Raciocínio geográfico, escala e representação
o papel da construção de maquetes no ensino de Geografia
DOI:
https://doi.org/10.5281/zenodo.21398082Palavras-chave:
Aprendizagem espacial, Mediação didática, Modelagem tridimensional, Educação básicaResumo
Este estudo analisa a construção de maquetes como estratégia didática para o desenvolvimento do raciocínio geográfico no ensino de Geografia, articulando aprendizagem, escala e representação espacial. As atividades foram desenvolvidas ao longo de um semestre letivo e envolveu aulas teóricas de Geologia e Geomorfologia, seguidas da elaboração e apresentação pública dos modelos físicos construídos, com a representação de formas de relevo, processos geológicos e diferentes escalas espaciais, com estudantes do Ensino Médio técnico.

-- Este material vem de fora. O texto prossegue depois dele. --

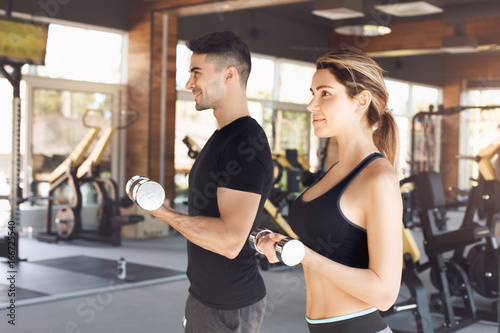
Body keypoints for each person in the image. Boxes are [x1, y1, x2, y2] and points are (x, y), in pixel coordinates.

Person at [256, 47, 403, 333]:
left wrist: (303, 255)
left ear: (361, 101)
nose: (311, 105)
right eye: (312, 93)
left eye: (325, 94)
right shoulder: (335, 170)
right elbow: (328, 246)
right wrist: (281, 242)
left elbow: (385, 295)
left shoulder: (378, 179)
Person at [147, 31, 273, 332]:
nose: (189, 83)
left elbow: (230, 240)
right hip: (208, 299)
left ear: (229, 75)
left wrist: (161, 212)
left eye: (196, 73)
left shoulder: (245, 143)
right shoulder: (223, 137)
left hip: (229, 306)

A pesquisa foi realizada com participação anônima e voluntária dos estudantes, com instrumentos de coleta aplicados após a experiência pedagógica. A análise dos dados combinou estatística descritiva e análise temática dos registros produzidos pelos estudantes. Os resultados indicam que a construção de maquetes favoreceu a visualização de relações espaciais, a compreensão da escala e a explicitação de processos geográficos, especialmente quando articulada à mediação docente e à argumentação explicativa durante as apresentações. Conclui-se que as maquetes, quando planejadas intencionalmente como parte do processo didático, podem atuar como dispositivos pedagógicos relevantes para o desenvolvimento do raciocínio geográfico no contexto escolar.